Lackey, who lives in Logan, saw her grandson, who has a learning disability, struggling in his class of 36 people. Now, she sees him lagging further behind, academically and socially, and she doesn’t know how to help. When a box of sixth-grade math assignments arrived, both she and her grandson were mystified as to where to begin. “This is very serious in that it’s a continued gap in an education that was already full of gaps. How will that be addressed?”
Sometimes, Lawrence will put a mask on and say he’s going out. All Lackey can do is keep explaining the dangers, harping on him to wash his hands. “I don’t think he quite understands, or he doesn’t accept it.”
Organizations that serve grandparents have been patching together supports as best they can.
The nonprofit Grand Central has recruited about 10 families whose kids are in college to mentor the younger ones, tutoring online or just playing games to give their grandparents a break.
Chartan Nelson, who now runs the office solo, tried early on to move her biweekly support groups online, but hardly any of the grandparents were able to log in.
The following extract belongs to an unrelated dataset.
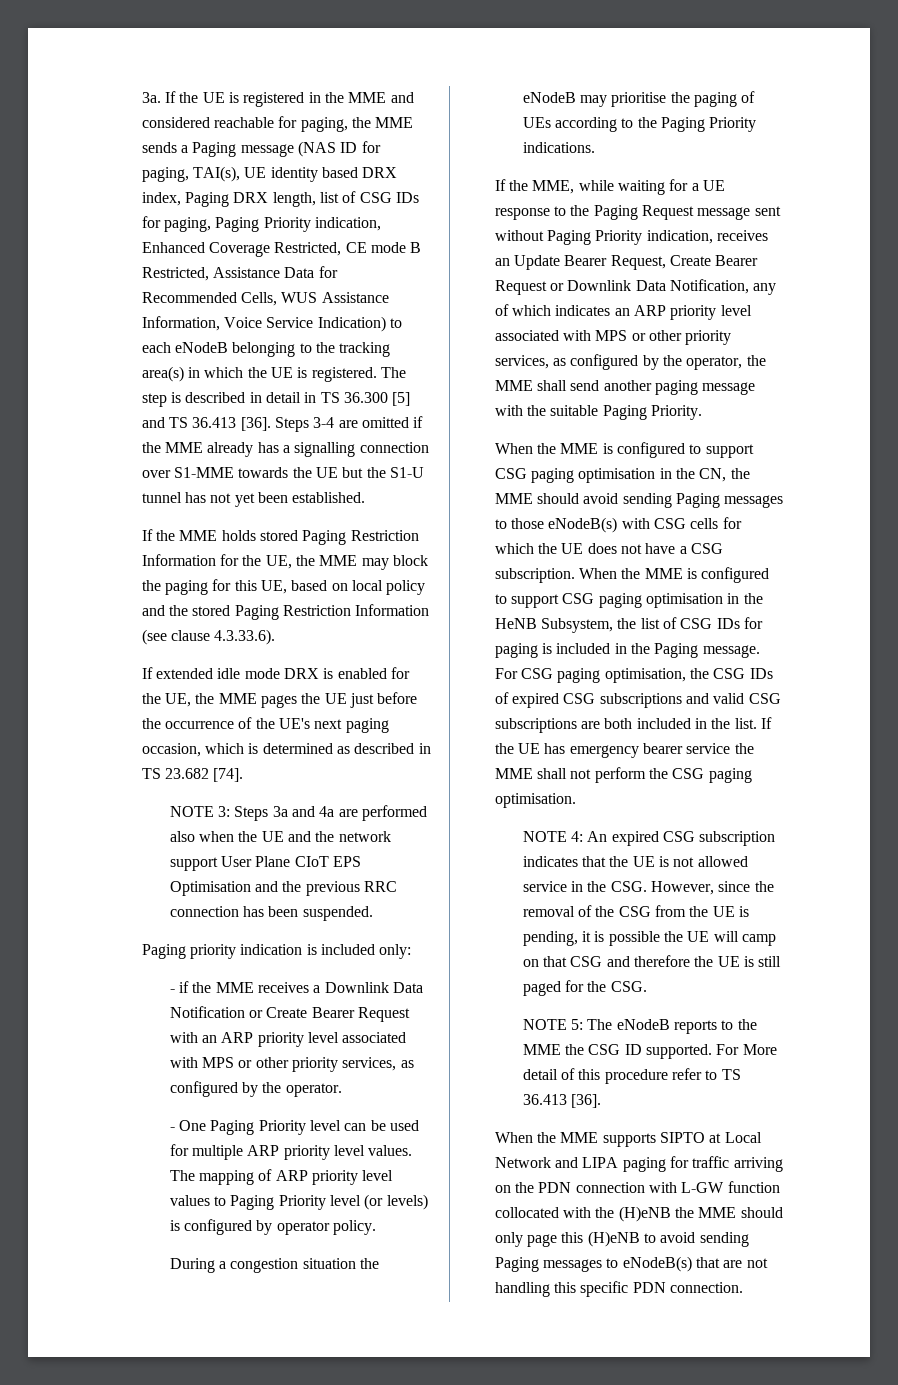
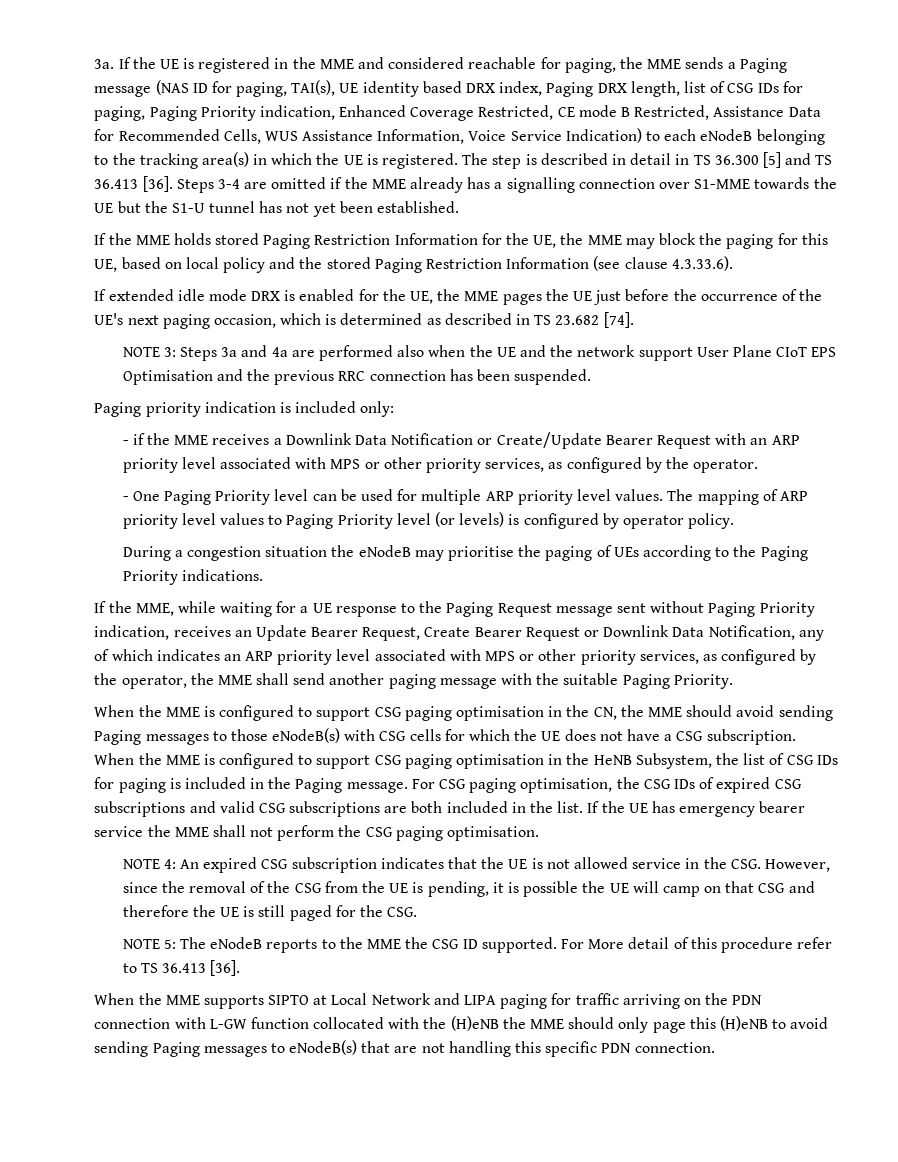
[266,1007,308,1018] Create -> [496,432,602,449] Create/Update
Instead, she has been spending her days as a sort of remote help desk, connecting people with food deliveries, providing tech support, sitting on the line for hours during three-way calls with the grandparents and Comcast to try to get home internet installed.
One grandmother was told to set up her grandchild on Zoom for therapy, “So she called me to find out what Zoom is, or how to get Zoom," Nelson said.
After six weeks of work, about 90% of her families now have home internet. For the rest, “the next plan is to get the mobile hot spots. What I’m saying to those families is to continue to do the packets they got initially, even if it means doing them over and over again.”
At the older women’s network Thursday morning group, the grandparents are helping one another, at least with moral support. But it’s hard not to worry: At least one member is already fighting off the virus, her coughing so violent she had to leave the call.
Segal is trying to at least maintain the familiar routines. Back at the health center, she said, they would close by holding hands in a circle and reciting the Serenity Prayer.